As regards SCIM gain, a comparison with the Italian previous data is not possible because no functional outcome had been reported 20 years ago. The mean (SD) total SCIM III score reported at admission in the sample of this study (18 ± 16) is lower than other SCI samples reported in the literature in similar case-mix, ranging from the lowest in Israel (25.1 ± 17.2) to the highest in the USA (42, range 13–68) [30].

Lower score expected in the predictive model for severe SCI and mechanical ventilation at admission are consistent with reports in the literature [3, 14]. Age is also involved in the predictive model of SCIM gain at discharge: we found a significant correlation between age, AIS grade, and future functional status. Clinicians perceive that an older age is often in relation with a worse outcome, but this effect varies across the spectrum of injury severity and has to be considered in that perspective. A longer OAI is the most amendable factor in the model, suggesting a role of early management in the risk of complications, but also that early complications in complex patients are more often cause of delay in transferring patients to rehabilitation, thus hampering the rehabilitation process.

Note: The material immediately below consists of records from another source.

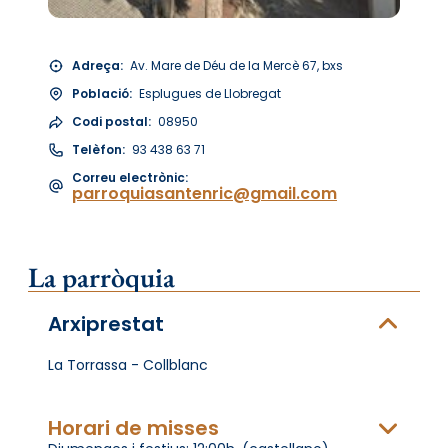
Adreça:
Av. Mare de Déu de la Mercè 67, bxs
Població:
Esplugues de Llobregat
Codi postal:
08950
Telèfon:
93 438 63 71
Correu electrònic:
parroquiasantenric@gmail.com
La parròquia
Arxiprestat
La Torrassa - Collblanc
Horari de misses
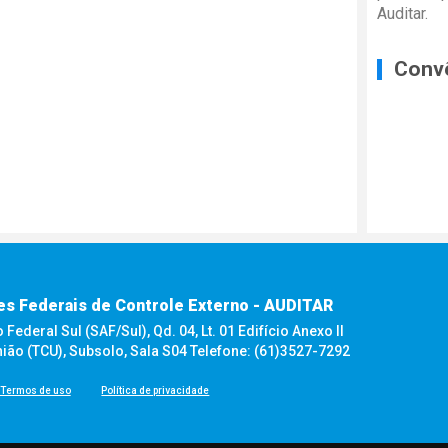
Auditar.
Conv
es Federais de Controle Externo - AUDITAR
ederal Sul (SAF/Sul), Qd. 04, Lt. 01 Edifício Anexo II
nião (TCU), Subsolo, Sala S04 Telefone: (61)3527-7292
Termos de uso
Política de privacidade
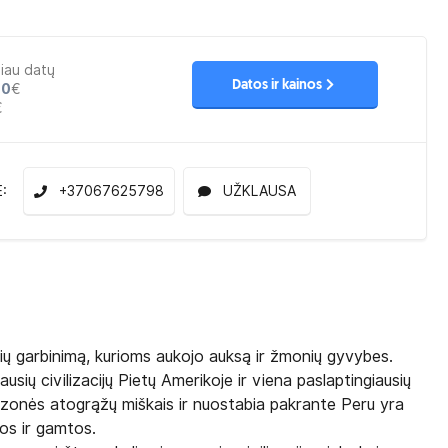
iau datų
Datos ir kainos
00
€
€
E:
+37067625798
UŽKLAUSA
ybių garbinimą, kurioms aukojo auksą ir žmonių gyvybes.
ausių civilizacijų Pietų Amerikoje ir viena paslaptingiausių
Amazonės atogrąžų miškais ir nuostabia pakrante Peru yra
jos ir gamtos.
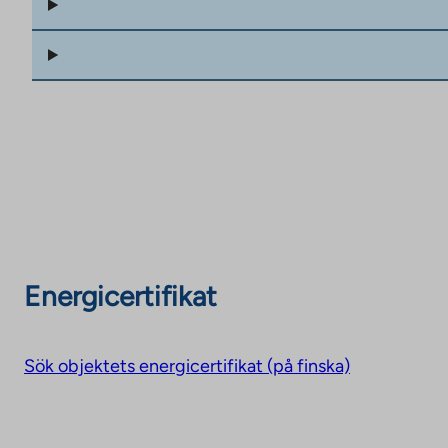
Energicertifikat
Sök objektets energicertifikat (på finska)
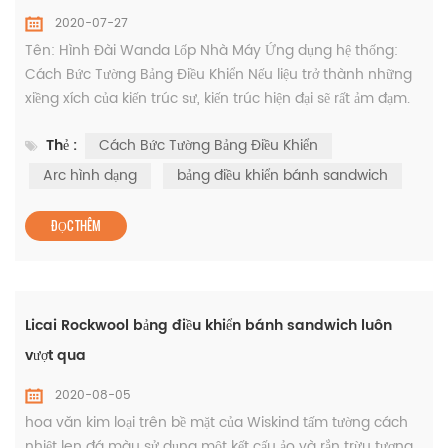
2020-07-27
Tên: Hình Đài Wanda Lốp Nhà Máy Ứng dụng hệ thống:
Cách Bức Tường Bảng Điều Khiển Nếu liệu trở thành những
xiềng xích của kiến trúc sư, kiến trúc hiện đại sẽ rất ảm đạm.
Nếu các thiết kế của sự sáng tạo không thể phục hồi hoàn
Thẻ :
Cách Bức Tường Bảng Điều Khiển
toàn, lịch sử của nhân loại sẽ được giảm bớt. Những vật liệu
tốt nhất có thể đẩy mạnh mà không bị giới sáng tạo, Các
Arc hình dạng
bảng điều khiển bánh sandwich
nghề thủ công tốt nhất có thể nhận ra cuối cùng đích của...
ĐỌC THÊM
Licai Rockwool bảng điều khiển bánh sandwich luôn
vượt qua
2020-08-05
hoa văn kim loại trên bề mặt của Wiskind tấm tường cách
nhiệt len ​​đá màu sử dụng một kết cấu ảo và rắn trừu tượng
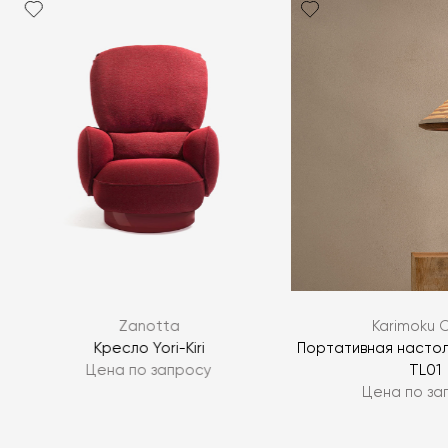
Zanotta
Karimoku 
Кресло Yori-Kiri
Портативная настол
Цена по запросу
TL01
Цена по за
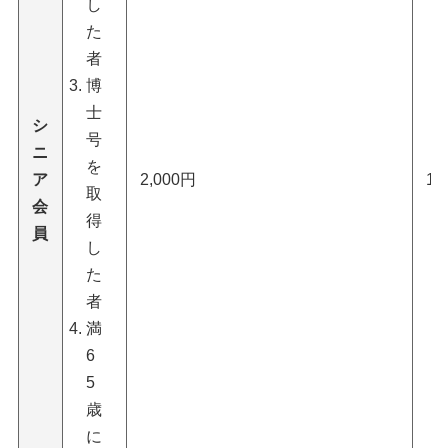
し
た
者
博
士
シ
号
ニ
を
ア
2,000円
11
取
会
得
員
し
た
者
満
6
5
歳
に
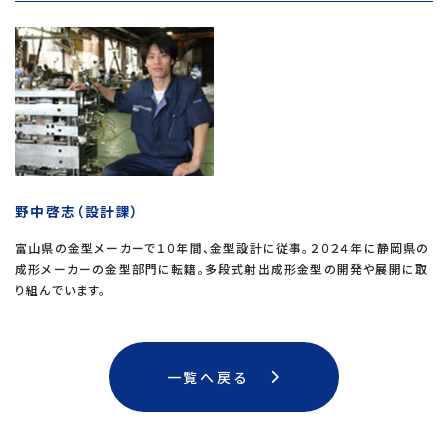
野中啓志（設計課）
富山県の金型メーカーで１０年間、金型設計に従事。２０２４年に静岡県の
成形メーカーの金型部門に転籍。多段式射出成形金型の開発や展開に取
り組んでいます。
一覧へ戻る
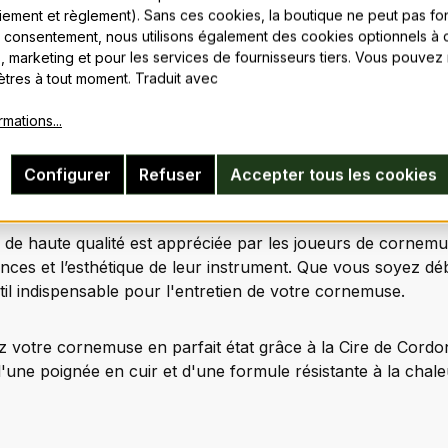
aiement et règlement). Sans ces cookies, la boutique ne peut pas fon
 consentement, nous utilisons également des cookies optionnels à d
d'emploi :
s, marketing et pour les services de fournisseurs tiers. Vous pouvez
tres à tout moment. Traduit avec
 une petite quantité de Cire de Cordonnier Noire sur le ch
. Réchauffez légèrement la cire avec vos doigts pour une 
rmations...
anvre est complètement enduit pour garantir une adhérence
Configurer
Refuser
Accepter tous les cookies
oi choisir la Cire de Cordonnier Noire
e de haute qualité est appréciée par les joueurs de cornem
ces et l’esthétique de leur instrument. Que vous soyez dé
til indispensable pour l'entretien de votre cornemuse.
 votre cornemuse en parfait état grâce à la Cire de Cordon
'une poignée en cuir et d'une formule résistante à la chal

The presence of multiple trauma is significantly associated with a better SCIM gain outcome. These data could seem a contradiction at first reading, but it emerges that most of those who have a polytrauma have a post traumatic etiology and are younger. As previously said, those who are younger and have a post traumatic etiology have a better SCIM gain prognosis, thus the correlation can be explained.

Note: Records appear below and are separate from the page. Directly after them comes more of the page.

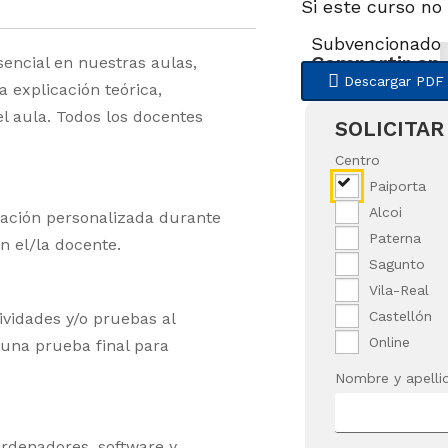
Si este curso no
Subvencionado
Compartir en
encial en nuestras aulas,
Descargar PDF
 explicación teórica,
el aula. Todos los docentes
SOLICITAR
Centro
Paiporta
Alcoi
tación personalizada durante
Paterna
on el/la docente.
Sagunto
Vila-Real
Castellón
ividades y/o pruebas al
Online
 una prueba final para
Nombre y apelli
ordenadores, software y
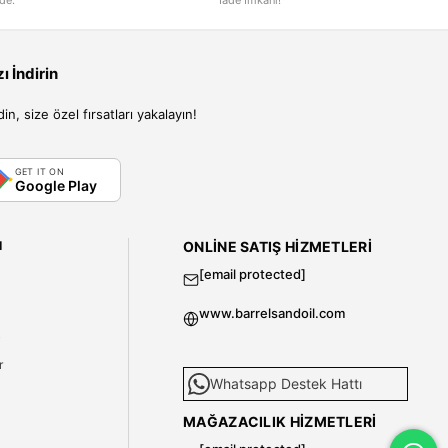
 İndirin
, size özel fırsatları yakalayın!
GET IT ON
Google Play
I
ONLINE SATIŞ HIZMETLERI
[email protected]
www.barrelsandoil.com
i
r
Whatsapp Destek Hattı
MAĞAZACILIK HIZMETLERI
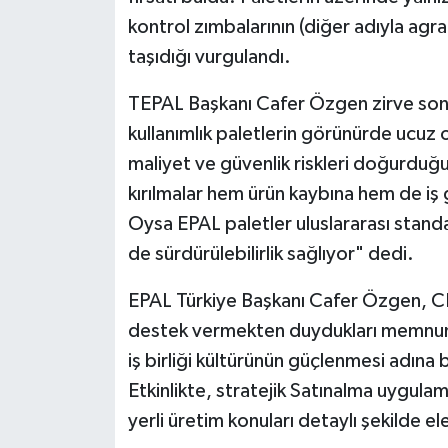
kontrol zımbalarının (diğer adıyla agraf
taşıdığı vurgulandı.
TEPAL Başkanı Cafer Özgen zirve sonra
kullanımlık paletlerin görünürde ucuz 
maliyet ve güvenlik riskleri doğurduğ
kırılmalar hem ürün kaybına hem de iş 
Oysa EPAL paletler uluslararası stan
de sürdürülebilirlik sağlıyor" dedi.
EPAL Türkiye Başkanı Cafer Özgen, C
destek vermekten duydukları memnuniye
iş birliği kültürünün güçlenmesi adına
Etkinlikte, stratejik Satınalma uygulam
yerli üretim konuları detaylı şekilde ele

This study’s main limitation is the possible selection bias due to losing patients who died or spread out, because of an uneven acute rehabilitation pathway or overwhelming complications. Moreover, this study cannot be considered representative of the whole Italian population, since it covers about half of it with a nonhomogeneous distribution of recruitment centers.


Ageing and increasing complexity of people with SCI in a high-income country is a very challenging condition. Prognostic factors in early rehabilitation are still hard to identify, making it difficult to facilitate clinical interpretation, develop customized treatment and define the correct approach to rehabilitation programs for every single person with SCI, in the context of cost/effectiveness.